Plutôt que d’empiler des listes redondantes, l’important est de comprendre la progression :

  • Calamity Trigger pose le casting fondateur (Ragna, Jin, Noel, Rachel, etc.) et l’identité “Drive”.
  • Chrono Phantasma : 28 personnages jouables (avec ajustements en Extend).
  • Central Fiction : reprend les 28 de Chrono Phantasma Extend et annonce un total de 36 combattants jouables.

Modes de jeu

La série BlazBlue assume une double identité :

  • Versus compétitif (local et, selon versions, online).
  • Story/visual novel très développé, avec une progression narrative continue, au point que certaines itérations mettent en avant des “reconstructions” ou des chapitres additionnels.

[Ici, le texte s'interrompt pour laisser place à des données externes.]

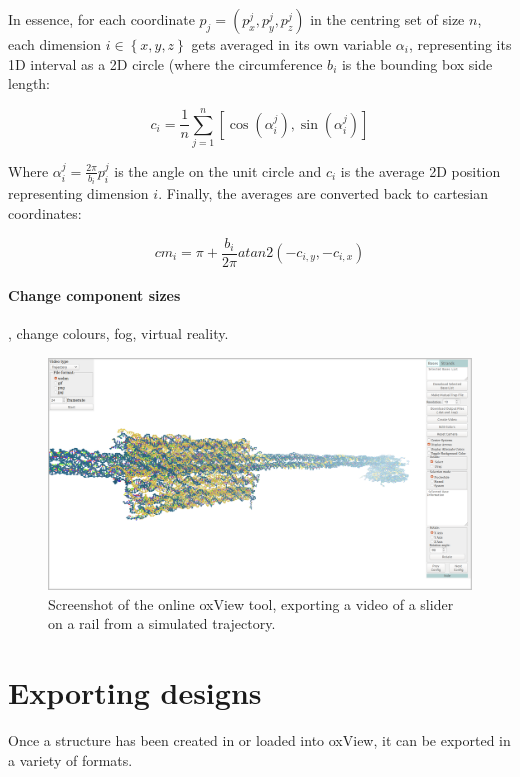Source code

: In essence, for each coordinate \(p_j = \left(p_x^j, p_y^j, p_z^j\right) \) in the centring set of size \(n\), each dimension \(i \in \left\{x,y,z\right\}\) gets averaged in its own variable \(\alpha_i\), representing its 1D interval as a 2D circle (where the circumference \(b_i\) is the bounding box side length:

\[
  c_i = \frac{1}{n} \sum_{j = 1}^{n} \left[ \cos \left( \alpha_i^j \right), \sin \left( \alpha_i^j \right) \right]  
\]

Where \(\alpha_i^j = \frac{2 \pi}{b_i} p_i^j\) is the angle on the unit circle and \(c_i\) is the average 2D position representing dimension \(i\). Finally, the averages are converted back to cartesian coordinates:

\[
  cm_i = \pi + \frac{b_i}{2\pi} atan2(-c_{i,y}, -c_{i, x})
\]

\paragraph{Change component sizes}


, change colours, fog, virtual reality.

\begin{figure}[h]
\centering\includegraphics[width=\textwidth]{figures/oxview.png} 
\caption{Screenshot of the online oxView tool, exporting a video of a slider on a rail from a simulated trajectory.}
\label{fig:oxview}\end{figure}

\section{Exporting designs}
\label{sec:oxdna_export}
Once a structure has been created in or loaded into oxView, it can be exported in a variety of formats.

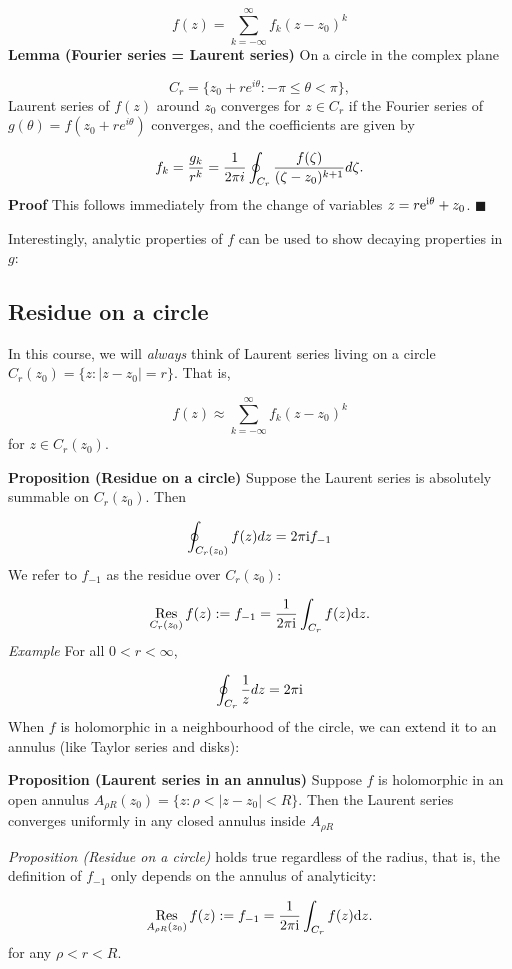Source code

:\documentclass[12pt,a4paper]{article}
\def\D{ {\rm d} }
\def\I{ {\rm i} }
\def\E{ {\rm e} }
\def\Res_#1{\underset{#1}{\rm Res}\,}
\begin{document}
\[
    f(z) = \sum_{k=-\infty}^\infty f_k (z-z_0)^k 
\]
\textbf{Lemma (Fourier series = Laurent series)} On a circle in the complex plane 

\[
    C_r = \{z_0 + re^{i \theta} : -\pi \leq \theta < \pi \},
\]
Laurent series of $f(z)$ around $z_0$ converges for $z \in C_r$ if the Fourier series of $g(\theta) = f(z_0 + r e^{i \theta})$ converges, and the coefficients are given by

\[
f_k = {g_k \over r^k} = {1 \over 2 \pi i} \oint_{C_r} {f(\zeta) \over (\zeta - z_0)^{k+1}} d \zeta.
\]
\textbf{Proof}  This follows immediately from the change of variables $z = r \E^{\I \theta} + z_0$. \ensuremath{\blacksquare}

Interestingly, analytic properties of $f$ can be used to show decaying properties in $g$:

\subsection{Residue on a circle}
In this course, we will \emph{always} think of Laurent series living on a circle  $C_r(z_0) = \{z : |z-z_0| = r \}$.  That is,

\[
    f(z) \approx \sum_{k=-\infty}^\infty f_k (z-z_0)^k
\]
for $z \in C_r(z_0)$.  

\textbf{Proposition (Residue on a circle)}  Suppose the Laurent series is absolutely summable on $C_r(z_0)$. Then 

\[
\oint_{C_r(z_0)} f(z) dz = 2 \pi \I f_{-1}
\]
We refer to $f_{-1}$ as the residue over $C_r(z_0)$:

\[
\Res_{C_r(z_0)} f(z) := f_{-1} = {1 \over 2 \pi \I} \int_{C_r} f(z) \D z. 
\]
\emph{Example} For all $0 < r < \infty$, 

\[
\oint_{C_r} {1 \over z} dz = 2 \pi \I
\]
When $f$ is holomorphic in a neighbourhood of the circle, we can extend it to an annulus  (like Taylor series and disks):

\textbf{Proposition (Laurent series in an annulus)} Suppose $f$ is holomorphic in an open annulus $A_{\rho R}(z_0) = \{z : \rho  < | z - z_0| < R\}$.  Then the Laurent series converges uniformly in  any closed annulus inside $A_{\rho R}$

\emph{Proposition (Residue on a circle)} holds true regardless of the radius, that is, the  definition of $f_{-1}$ only depends on the annulus of analyticity:

\[
\Res_{A_{\rho R}(z_0)} f(z) := f_{-1} = {1 \over 2 \pi \I} \int_{C_r} f(z) \D z. 
\]
for any $\rho < r < R$. 
\end{document}
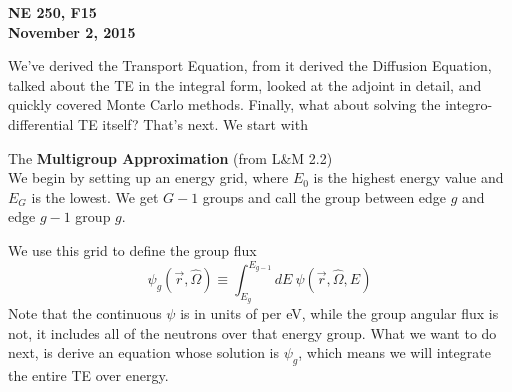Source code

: \documentclass[12pt]{article}
\newcommand{\vecr}{\ensuremath{\vec{r}}}
\newcommand{\vOmega}{\ensuremath{\hat{\Omega}}}
\begin{document}
\begin{center}
{\bf NE 250, F15\\
November 2, 2015 
}
\end{center}

We've derived the Transport Equation, from it derived the Diffusion Equation, talked about the TE in the integral form, looked at the adjoint in detail, and quickly covered Monte Carlo methods. Finally, what about solving the integro-differential TE itself? That's next. We start with

The \textbf{Multigroup Approximation} (from L\&M 2.2)\\
We begin by setting up an energy grid, where $E_0$ is the highest energy value and $E_G$ is the lowest. We get $G-1$ groups and call the group between edge $g$ and edge $g-1$ group $g$. 

\begin{center}
\end{center}

We use this grid to define the group flux
\[
\psi_g(\vecr, \vOmega) \equiv \int_{E_g}^{E_{g-1}} dE\: \psi(\vecr, \vOmega, E)
\]
Note that the continuous $\psi$ is in units of per eV, while the group angular flux is not, it includes all of the neutrons over that energy group. What we want to do next, is derive an equation whose solution is $\psi_g$, which means we will integrate the entire TE over energy. 
\end{document}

Scène compétitive & héritage

Si Calamity Trigger est la fondation, la scène “legacy” s’est surtout structurée sur les itérations suivantes, à mesure que le roster et l’outillage système s’enrichissaient (Overdrive, Active Flow, etc.).
Central Fiction se positionne clairement comme l’aboutissement de la C-series : dernier épisode principal, roster très large, et réinvestissement moderne via rollback sur PC.

Anecdotes

  • Drive dès le premier épisode : l’idée qu’un personnage “se définit” par une mécanique propre est explicitement au cœur de Calamity Trigger.
  • Overdrive change la grammaire en 2012 : Chrono Phantasma remplace les Gold Bursts par Overdrive et stoppe le timer pendant l’état, ce qui influence directement les fins de round et la gestion du comeback.
  • Steam 2014 sans netplay pour CT : la suppression de GFWL entraîne la perte de l’online sur la version Steam de Calamity Trigger.
  • Rollback sur Central Fiction (Steam) : révélation puis déploiement officiel début 2022, marqueur fort de la “seconde vie” compétitive d’un jeu de 2015.

Conclusion implicite

BlazBlue: Calamity Trigger documente la naissance d’une série qui a ensuite évolué par paliers très nets : Continuum Shift pour la consolidation, Chrono Phantasma pour la bascule système (Overdrive), et Central Fiction pour l’aboutissement (Active Flow, roster maximal, rollback sur PC). Pour une encyclopédie FGC, c’est une lignée idéale à relier par maillage interne entre jeux, personnages et tournois “anime fighters”.